• _EXERCISE REQUIREMENTS_:
Reproduce all entries precisely as they are written.

═════ RECORDS SHOWN ═════

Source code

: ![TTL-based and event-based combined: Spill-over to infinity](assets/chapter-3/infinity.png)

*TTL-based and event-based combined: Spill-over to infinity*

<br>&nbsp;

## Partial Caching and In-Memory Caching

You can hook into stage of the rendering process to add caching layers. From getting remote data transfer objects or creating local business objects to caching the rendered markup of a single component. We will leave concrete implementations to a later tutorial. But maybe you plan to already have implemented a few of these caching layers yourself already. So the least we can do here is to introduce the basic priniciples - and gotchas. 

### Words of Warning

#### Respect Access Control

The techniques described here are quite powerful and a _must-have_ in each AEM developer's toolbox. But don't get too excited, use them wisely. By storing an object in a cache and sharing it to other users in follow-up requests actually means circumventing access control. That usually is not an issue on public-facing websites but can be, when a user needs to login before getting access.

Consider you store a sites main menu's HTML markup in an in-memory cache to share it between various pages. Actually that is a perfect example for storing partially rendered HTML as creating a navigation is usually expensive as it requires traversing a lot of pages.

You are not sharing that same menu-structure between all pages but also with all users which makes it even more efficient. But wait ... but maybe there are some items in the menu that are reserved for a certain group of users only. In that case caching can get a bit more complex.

═════

• _OUTPUT FOR THIS EXERCISE_:
Source code

: ![TTL-based and event-based combined: Spill-over to infinity](assets/chapter-3/infinity.png)

*TTL-based and event-based combined: Spill-over to infinity*

<br>&nbsp;

## Partial Caching and In-Memory Caching

You can hook into stage of the rendering process to add caching layers. From getting remote data transfer objects or creating local business objects to caching the rendered markup of a single component. We will leave concrete implementations to a later tutorial. But maybe you plan to already have implemented a few of these caching layers yourself already. So the least we can do here is to introduce the basic priniciples - and gotchas. 

### Words of Warning

#### Respect Access Control

The techniques described here are quite powerful and a _must-have_ in each AEM developer's toolbox. But don't get too excited, use them wisely. By storing an object in a cache and sharing it to other users in follow-up requests actually means circumventing access control. That usually is not an issue on public-facing websites but can be, when a user needs to login before getting access.

Consider you store a sites main menu's HTML markup in an in-memory cache to share it between various pages. Actually that is a perfect example for storing partially rendered HTML as creating a navigation is usually expensive as it requires traversing a lot of pages.

You are not sharing that same menu-structure between all pages but also with all users which makes it even more efficient. But wait ... but maybe there are some items in the menu that are reserved for a certain group of users only. In that case caching can get a bit more complex.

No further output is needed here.